(Page images and extracted text)
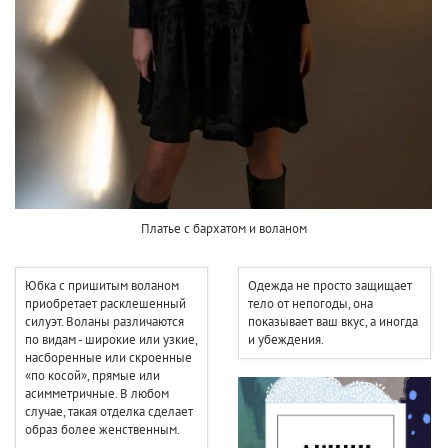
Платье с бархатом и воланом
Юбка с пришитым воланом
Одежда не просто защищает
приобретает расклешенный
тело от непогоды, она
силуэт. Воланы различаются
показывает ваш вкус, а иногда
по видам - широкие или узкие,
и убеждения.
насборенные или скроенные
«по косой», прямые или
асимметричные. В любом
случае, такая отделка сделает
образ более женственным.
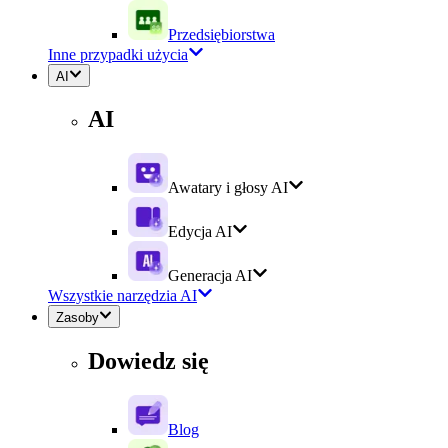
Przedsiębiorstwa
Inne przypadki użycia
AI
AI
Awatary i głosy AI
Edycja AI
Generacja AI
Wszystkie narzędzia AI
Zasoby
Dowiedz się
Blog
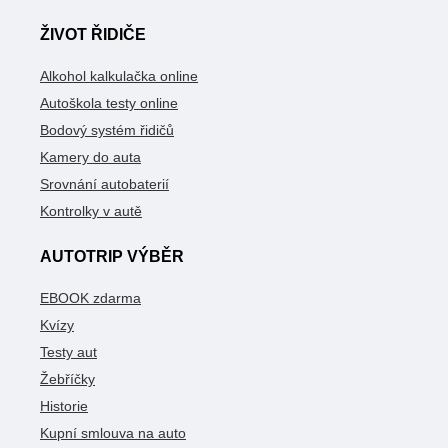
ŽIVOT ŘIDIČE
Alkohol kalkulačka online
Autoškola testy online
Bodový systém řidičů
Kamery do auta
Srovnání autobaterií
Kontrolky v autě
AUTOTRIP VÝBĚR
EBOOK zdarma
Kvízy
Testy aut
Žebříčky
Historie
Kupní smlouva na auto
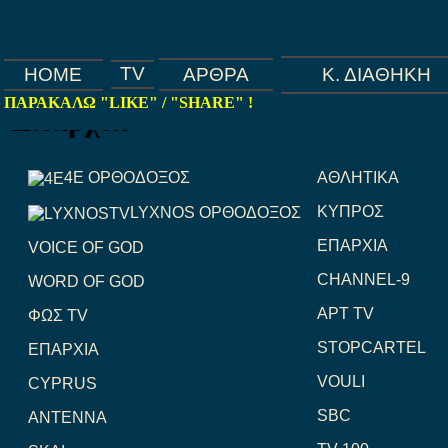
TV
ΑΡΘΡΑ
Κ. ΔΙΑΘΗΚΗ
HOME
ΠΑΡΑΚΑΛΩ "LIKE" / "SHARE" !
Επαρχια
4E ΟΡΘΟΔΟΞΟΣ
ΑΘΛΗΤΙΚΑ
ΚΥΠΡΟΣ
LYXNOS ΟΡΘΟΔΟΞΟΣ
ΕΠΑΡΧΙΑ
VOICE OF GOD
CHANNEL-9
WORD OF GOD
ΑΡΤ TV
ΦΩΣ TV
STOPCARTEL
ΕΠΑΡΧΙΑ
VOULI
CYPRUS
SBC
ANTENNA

==

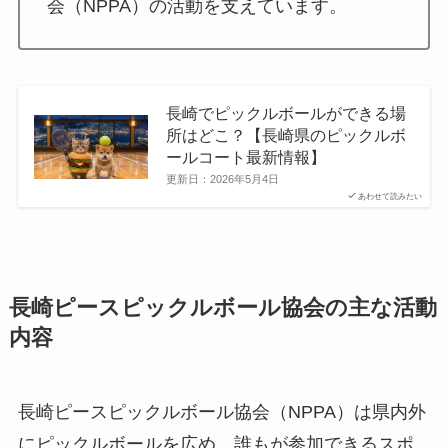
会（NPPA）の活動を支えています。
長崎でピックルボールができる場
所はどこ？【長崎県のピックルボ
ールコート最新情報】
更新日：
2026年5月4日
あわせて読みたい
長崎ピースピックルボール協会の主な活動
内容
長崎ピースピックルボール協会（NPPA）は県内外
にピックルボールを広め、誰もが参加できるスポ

**Task requirements:** Nothing but the lines from the one with "Платье с бархатом и воланом" up to and including the one with "EBOOK zdarma" should be printed, exactly as they read above. Please keep the pictures out.

**Finished task:**
Платье с бархатом и воланом
Юбка с пришитым воланом
Одежда не просто защищает
приобретает расклешенный
тело от непогоды, она
силуэт. Воланы различаются
показывает ваш вкус, а иногда
по видам - широкие или узкие,
и убеждения.
насборенные или скроенные
«по косой», прямые или
асимметричные. В любом
случае, такая отделка сделает
образ более женственным.
Przedsiębiorstwa
Inne przypadki użycia
AI
AI
Awatary i głosy AI
Edycja AI
Generacja AI
Wszystkie narzędzia AI
Zasoby
Dowiedz się
Blog
ŽIVOT ŘIDIČE
Alkohol kalkulačka online
Autoškola testy online
Bodový systém řidičů
Kamery do auta
Srovnání autobaterií
Kontrolky v autě
AUTOTRIP VÝBĚR
EBOOK zdarma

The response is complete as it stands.